Not every shelter cat arrives with a face that fits neatly into a greeting card. When Sausage Link reached Homeward Bound Pet Adoption Center in New Jersey, staff quickly noticed her lower lip sat farther forward than her top lip. At first glance, the difference looked like an injury. A veterinary exam showed something much less alarming: the shelter said it appears to be a harmless congenital difference, not a painful jaw problem. “They determined that there’s no painfulness,” Shawna Donahue, the shelter’s lifesaving coordinator, told The Dodo.

That should have settled the important part. Instead, her appearance became the first thing some people noticed. Staff and volunteers describe a very different cat once anyone spends more than a few seconds with her.
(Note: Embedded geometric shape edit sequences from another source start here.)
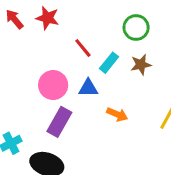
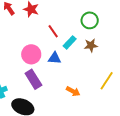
orange arrow: (117, 114) -> (73, 91), moved
purple rectangle: (59, 122) -> (33, 79), turned -66

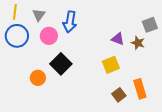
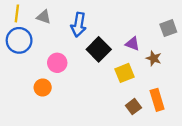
gray triangle: (39, 15) -> (44, 17), turned -48
pink circle: (49, 36) -> (57, 63), moved
brown star: (138, 43) -> (154, 58), moved
black square: (61, 64) -> (99, 49), moved

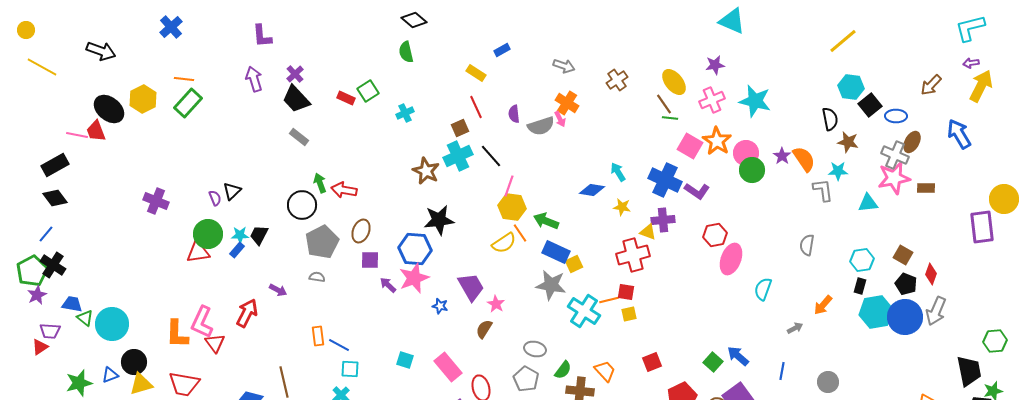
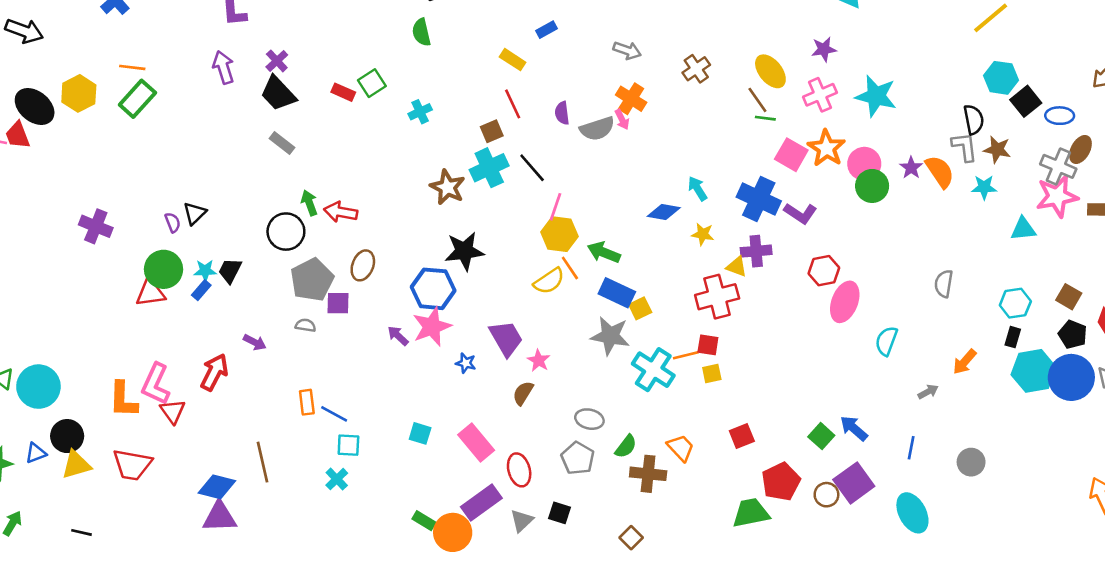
gray L-shape: (823, 190) -> (965, 147), moved
purple square: (370, 260) -> (338, 303), moved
Sausage Link is 6 years old, calm, affectionate, and unusually easygoing for a shelter resident still adjusting to a new space.
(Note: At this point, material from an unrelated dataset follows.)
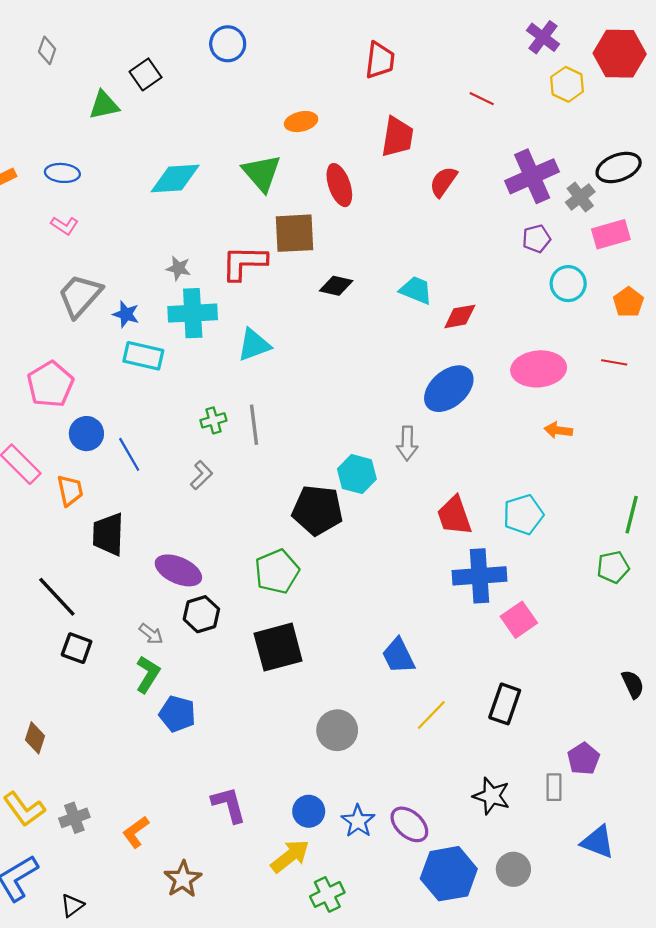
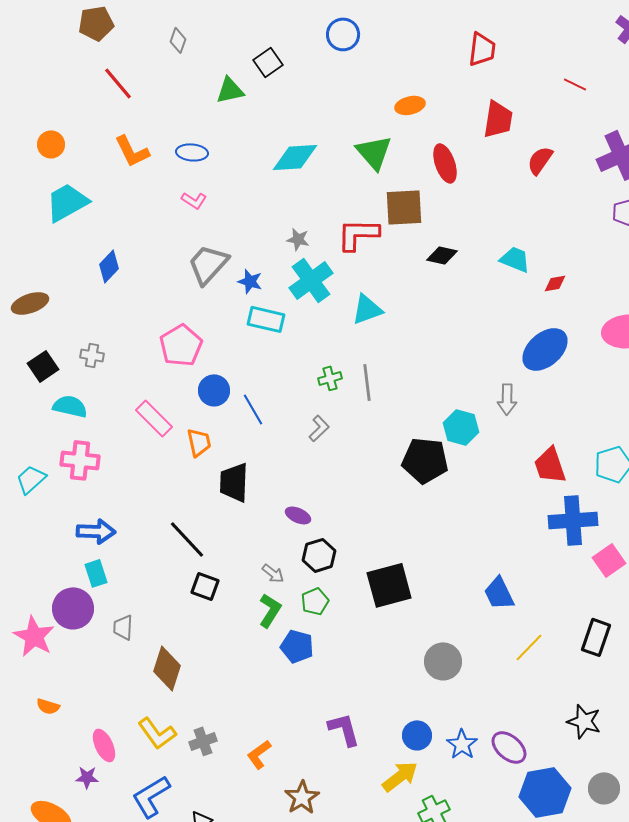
cyan cross: (193, 313) -> (311, 280), turned -33
red diamond: (460, 316) -> (555, 283), size x0.7
purple ellipse: (178, 570) -> (298, 515), size x0.6
green pentagon: (277, 571) -> (315, 601), moved, size x0.7
brown diamond: (35, 738) -> (167, 668), size x1.5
“The staff loves her,” Donahue said. “Our volunteers love her. She’s super sweet.” Kathryn Custer, a volunteer, put the disconnect more bluntly on Instagram: “People may call her ‘ugly,’ but she has the sweetest soul with so much love.” She added, “[S]he doesn’t know she’s different.” In practical terms, that makes Sausage Link less like a difficult special-needs case and more like the kind of cat many homes quietly want most: one who is content to curl up nearby while the day slows down.
Her story also lands in a wider shelter reality. Research based on 7,983 cats admitted to a Kentucky shelter found that appearance can shape outcomes, even when the effect is not overwhelming in every case. In that study, black cats had the highest euthanasia rates and the lowest adoption rates, while white cats had the most favorable outcomes. The authors described that pattern as weak but meaningful evidence of “black cat bias,” a reminder that visual impressions can influence who gets a second look and who gets passed by. Other animal welfare groups have pointed to the same problem, noting that darker pets are often harder to photograph and may be overlooked in crowded kennels and cat rooms.
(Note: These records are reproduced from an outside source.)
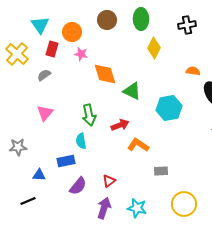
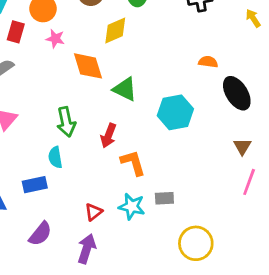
yellow diamond: (154, 48) -> (115, 30), moved, turned 40
red arrow: (120, 125) -> (109, 136), turned 132
orange L-shape: (138, 145) -> (133, 163), turned 40
purple semicircle: (78, 186) -> (40, 234), moved
cyan star: (137, 208) -> (132, 206), moved

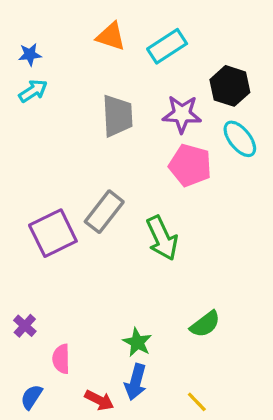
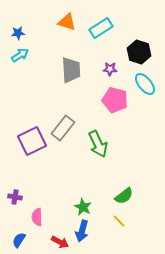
purple star: (182, 114) -> (110, 69), size x0.6
purple cross: (25, 326) -> (15, 197), turned -32
yellow line: (197, 402) -> (119, 221), moved

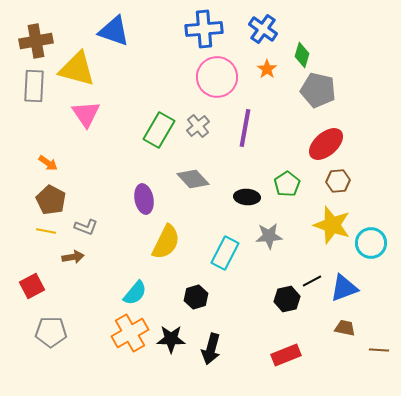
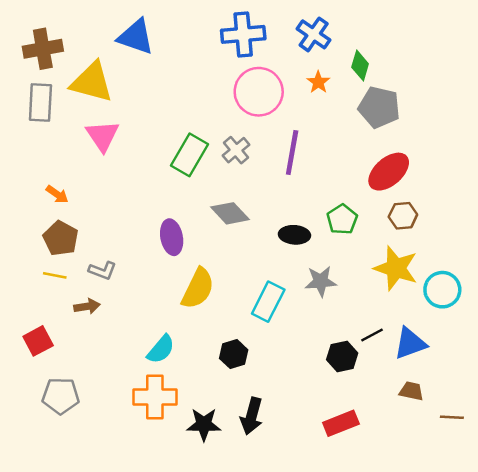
orange cross: (130, 333) -> (155, 397), turned 30
black star: (171, 339) -> (204, 424), moved

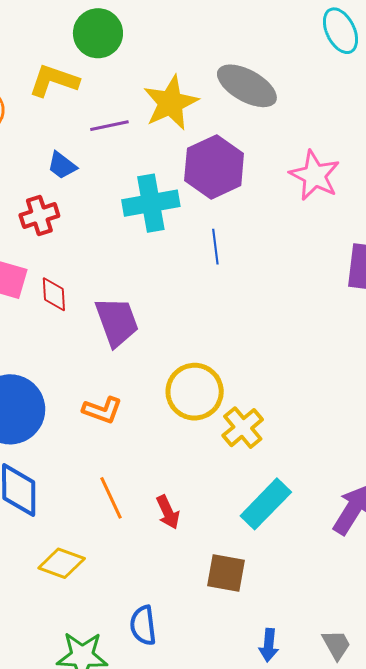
Shelters see the emotional version of that problem up close. One rescue group described visitors laughing at a cat they called “ugly,” then wrote that they focus on adult and senior cats that nobody wants. The details differed, but the pattern was familiar: an animal gets reduced to a visual punchline before anyone notices temperament, resilience, or the simple fact that a pet has to be lived with, not just glanced at.
Sausage Link seems built to reward the person who looks longer. Donahue described her as “a laid-back girly who would love to just lounge on a couch and hang out with you.” For a cat starting over in middle age, that temperament matters. So does the chance to leave the shelter before being defined by the enclosure around her.
The challenge in stories like hers is rarely mystery. It is attention. Once appearance stops being the headline, Sausage Link reads like exactly what many adopters say they want: gentle company, low drama, and a cat perfectly happy to spend the evening on the couch acting like she has always belonged there.